- Opening Delimiter -

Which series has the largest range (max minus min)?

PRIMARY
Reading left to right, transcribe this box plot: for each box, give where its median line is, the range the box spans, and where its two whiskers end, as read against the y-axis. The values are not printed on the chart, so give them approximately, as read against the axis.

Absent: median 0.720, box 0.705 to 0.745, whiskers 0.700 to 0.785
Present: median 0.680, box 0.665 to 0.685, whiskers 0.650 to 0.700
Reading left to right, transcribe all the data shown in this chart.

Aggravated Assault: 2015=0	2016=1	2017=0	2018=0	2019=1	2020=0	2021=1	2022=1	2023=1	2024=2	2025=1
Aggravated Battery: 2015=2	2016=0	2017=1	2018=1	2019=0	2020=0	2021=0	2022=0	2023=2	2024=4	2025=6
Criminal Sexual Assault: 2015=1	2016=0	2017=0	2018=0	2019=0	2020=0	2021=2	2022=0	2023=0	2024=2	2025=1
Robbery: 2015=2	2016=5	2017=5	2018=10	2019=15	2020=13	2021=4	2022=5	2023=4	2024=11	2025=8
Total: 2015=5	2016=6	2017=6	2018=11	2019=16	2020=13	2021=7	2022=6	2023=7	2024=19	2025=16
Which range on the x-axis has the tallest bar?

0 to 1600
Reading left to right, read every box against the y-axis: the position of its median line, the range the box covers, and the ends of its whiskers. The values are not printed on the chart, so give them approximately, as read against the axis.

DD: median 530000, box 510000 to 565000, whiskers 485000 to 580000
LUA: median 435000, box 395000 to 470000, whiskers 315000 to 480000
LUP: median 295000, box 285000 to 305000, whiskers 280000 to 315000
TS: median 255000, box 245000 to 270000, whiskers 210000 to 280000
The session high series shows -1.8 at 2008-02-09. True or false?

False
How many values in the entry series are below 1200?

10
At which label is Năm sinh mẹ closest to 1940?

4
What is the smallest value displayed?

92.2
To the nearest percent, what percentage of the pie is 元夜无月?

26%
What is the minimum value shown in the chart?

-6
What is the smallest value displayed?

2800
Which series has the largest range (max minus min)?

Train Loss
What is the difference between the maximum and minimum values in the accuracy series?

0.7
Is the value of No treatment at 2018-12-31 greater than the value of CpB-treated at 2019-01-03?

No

- Closing Delimiter -

WHAT YOU NEED TO DO →
Put each line of the items above into a JSON list of strings, one string per line, and leave out the blank lines.

WRITTEN ANSWER →
[
  "Which series has the largest range (max minus min)?",
  "PRIMARY",
  "Reading left to right, transcribe this box plot: for each box, give where its median line is, the range the box spans, and where its two whiskers end, as read against the y-axis. The values are not printed on the chart, so give them approximately, as read against the axis.",
  "Absent: median 0.720, box 0.705 to 0.745, whiskers 0.700 to 0.785",
  "Present: median 0.680, box 0.665 to 0.685, whiskers 0.650 to 0.700",
  "Reading left to right, transcribe all the data shown in this chart.",
  "Aggravated Assault: 2015=0\t2016=1\t2017=0\t2018=0\t2019=1\t2020=0\t2021=1\t2022=1\t2023=1\t2024=2\t2025=1",
  "Aggravated Battery: 2015=2\t2016=0\t2017=1\t2018=1\t2019=0\t2020=0\t2021=0\t2022=0\t2023=2\t2024=4\t2025=6",
  "Criminal Sexual Assault: 2015=1\t2016=0\t2017=0\t2018=0\t2019=0\t2020=0\t2021=2\t2022=0\t2023=0\t2024=2\t2025=1",
  "Robbery: 2015=2\t2016=5\t2017=5\t2018=10\t2019=15\t2020=13\t2021=4\t2022=5\t2023=4\t2024=11\t2025=8",
  "Total: 2015=5\t2016=6\t2017=6\t2018=11\t2019=16\t2020=13\t2021=7\t2022=6\t2023=7\t2024=19\t2025=16",
  "Which range on the x-axis has the tallest bar?",
  "0 to 1600",
  "Reading left to right, read every box against the y-axis: the position of its median line, the range the box covers, and the ends of its whiskers. The values are not printed on the chart, so give them approximately, as read against the axis.",
  "DD: median 530000, box 510000 to 565000, whiskers 485000 to 580000",
  "LUA: median 435000, box 395000 to 470000, whiskers 315000 to 480000",
  "LUP: median 295000, box 285000 to 305000, whiskers 280000 to 315000",
  "TS: median 255000, box 245000 to 270000, whiskers 210000 to 280000",
  "The session high series shows -1.8 at 2008-02-09. True or false?",
  "False",
  "How many values in the entry series are below 1200?",
  "10",
  "At which label is Năm sinh mẹ closest to 1940?",
  "4",
  "What is the smallest value displayed?",
  "92.2",
  "To the nearest percent, what percentage of the pie is 元夜无月?",
  "26%",
  "What is the minimum value shown in the chart?",
  "-6",
  "What is the smallest value displayed?",
  "2800",
  "Which series has the largest range (max minus min)?",
  "Train Loss",
  "What is the difference between the maximum and minimum values in the accuracy series?",
  "0.7",
  "Is the value of No treatment at 2018-12-31 greater than the value of CpB-treated at 2019-01-03?",
  "No"
]